We found that development plans captured in the survey would boost members’ current provision of older person’s housing (amounting to 52 per cent of all members’ older person’s housing stock) by six per cent over the next five years, which equates to an additional 7,347 homes. Of the homes planned, under a quarter have funding already confirmed. To put that into context, projections suggest we need around 12,000 new sheltered or extra care homes each year by the end of the 2040s to meet demand.
Respondents’ plans to develop new supported housing schemes for working-age people are more modest (respondents’ existing stock makes up 29 per cent of members’ total provision). Plans captured would boost supply by three per cent (1,105 new homes in 132 schemes), but this should be read in the context of the reported plans to decommission or remodel nearly three per cent of respondents’ existing stock. Top reasons cited for this withdrawal from or remodelling of schemes were financial viability, improper design and withdrawal of support funding.

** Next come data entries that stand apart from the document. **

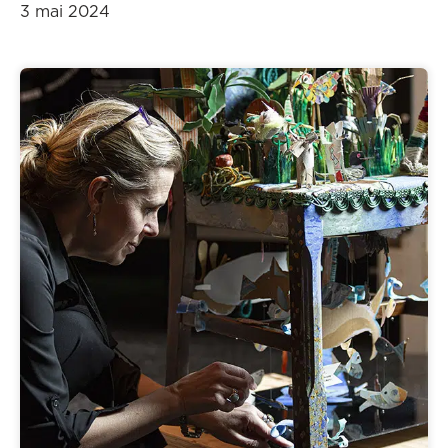
3 mai 2024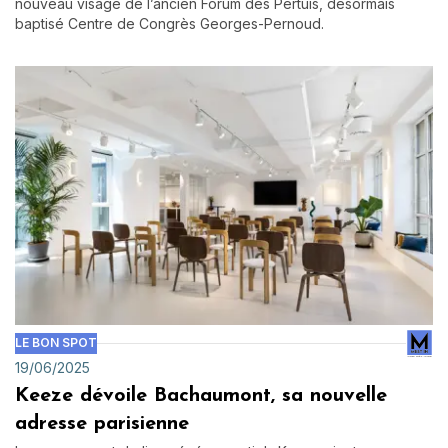
nouveau visage de l’ancien Forum des Pertuis, désormais
baptisé Centre de Congrès Georges-Pernoud.
LE BON SPOT
19/06/2025
Keeze dévoile Bachaumont, sa nouvelle
adresse parisienne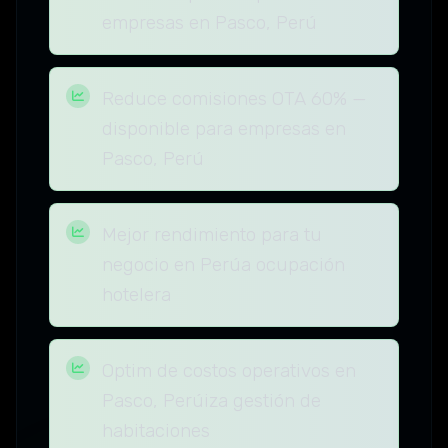
empresas en Pasco, Perú
Reduce comisiones OTA 60% —
disponible para empresas en
Pasco, Perú
Mejor rendimiento para tu
negocio en Perúa ocupación
hotelera
Optim de costos operativos en
Pasco, Perúiza gestión de
habitaciones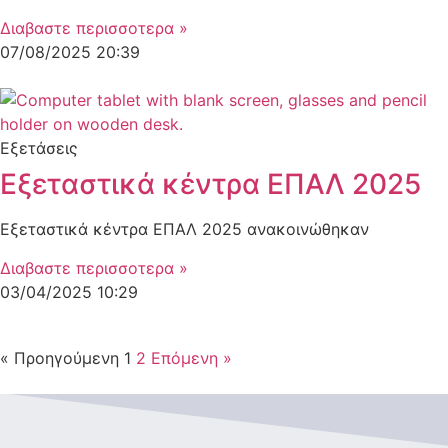
Διαβαστε περισσοτερα »
07/08/2025
20:39
Εξετάσεις
Εξεταστικά κέντρα ΕΠΑΛ 2025
Εξεταστικά κέντρα ΕΠΑΛ 2025 ανακοινώθηκαν
Διαβαστε περισσοτερα »
03/04/2025
10:29
« Προηγούμενη
1
2
Επόμενη »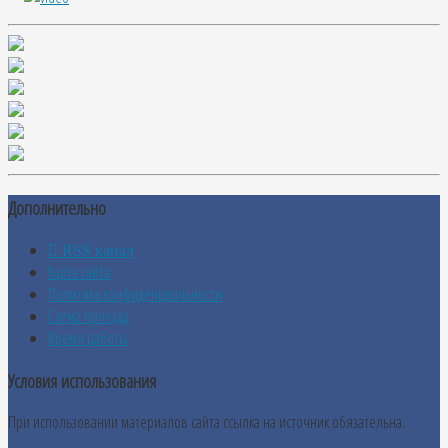
Дополнительно
RSS канал
Карта сайта
Политика конфиденциальности
Схема проезда
Время работы
Условия использования
При использовании материалов сайта ссылка на источник обязательна.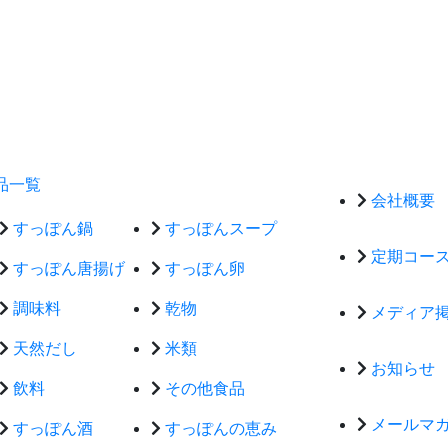
品一覧
会社概要
すっぽん鍋
すっぽんスープ
定期コー
すっぽん唐揚げ
すっぽん卵
調味料
乾物
メディア
天然だし
米類
お知らせ
飲料
その他食品
メールマ
すっぽん酒
すっぽんの恵み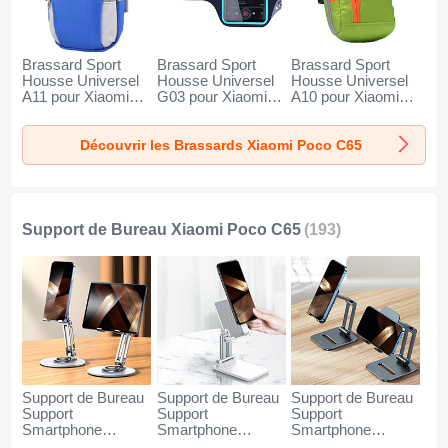
Brassard Sport
Brassard Sport
Brassard Sport
Housse Universel
Housse Universel
Housse Universel
A11 pour Xiaomi
G03 pour Xiaomi
A10 pour Xiaomi
Poco C65 Bleu
Poco C65 Noir
Poco C65 Vert
Découvrir les Brassards Xiaomi Poco C65
Support de Bureau Xiaomi Poco C65
(193)
Support de Bureau
Support de Bureau
Support de Bureau
Support
Support
Support
Smartphone
Smartphone
Smartphone
Universel N27 pour
Universel N26 pour
Universel N25 pour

These findings are the result of a host of different factors. Capital grant is often too low at the rates available when properties are let at social or affordable rent levels. Added to this is the issue of insufficient or inconsistent revenue funding, which makes the viability of schemes precarious from the offset. Increasingly, the costs associated with land and building are also proving a barrier to development. So too are planning complexities and local plans not adequately reflecting housing need.
Encouragingly, 69 per cent of survey respondents said that they would look to develop more if the conditions were appropriate. With this in mind, what do we need from government to begin to remove the barriers to developing more specialist housing?
We need higher and more flexible capital grant rates to make funding more accessible to a range of commissioners and so it can be adapted to respond to local need. We also need ring-fenced and secure revenue funding for both types of provision, to enable viability for the long-term. As in the case of general needs, there also must be sufficient support for ambitious regeneration and remodelling schemes to improve the design and quality of existing housing provision.
Lastly, we urgently need support for a strategic link between supported housing providers and health and social care if we are to create sustainable and meaningful links between housing and health. The government’s decision to renege on the Department of Health and Social Care’s £300m Strategic Housing Fund to integrate supported housing with health and social care services was a clear step in the wrong direction.
We are looking forward to being able to feed into the work of the government’s Older People’s Housing Taskforce through our Older Person’ Housing Group.
The knowledge, experience and will to make specialist housing delivery work is in abundance across our sector. What we desperately require is the support and capacity to make it happen.
Ed Barber is a policy officer at the National Housing Federation.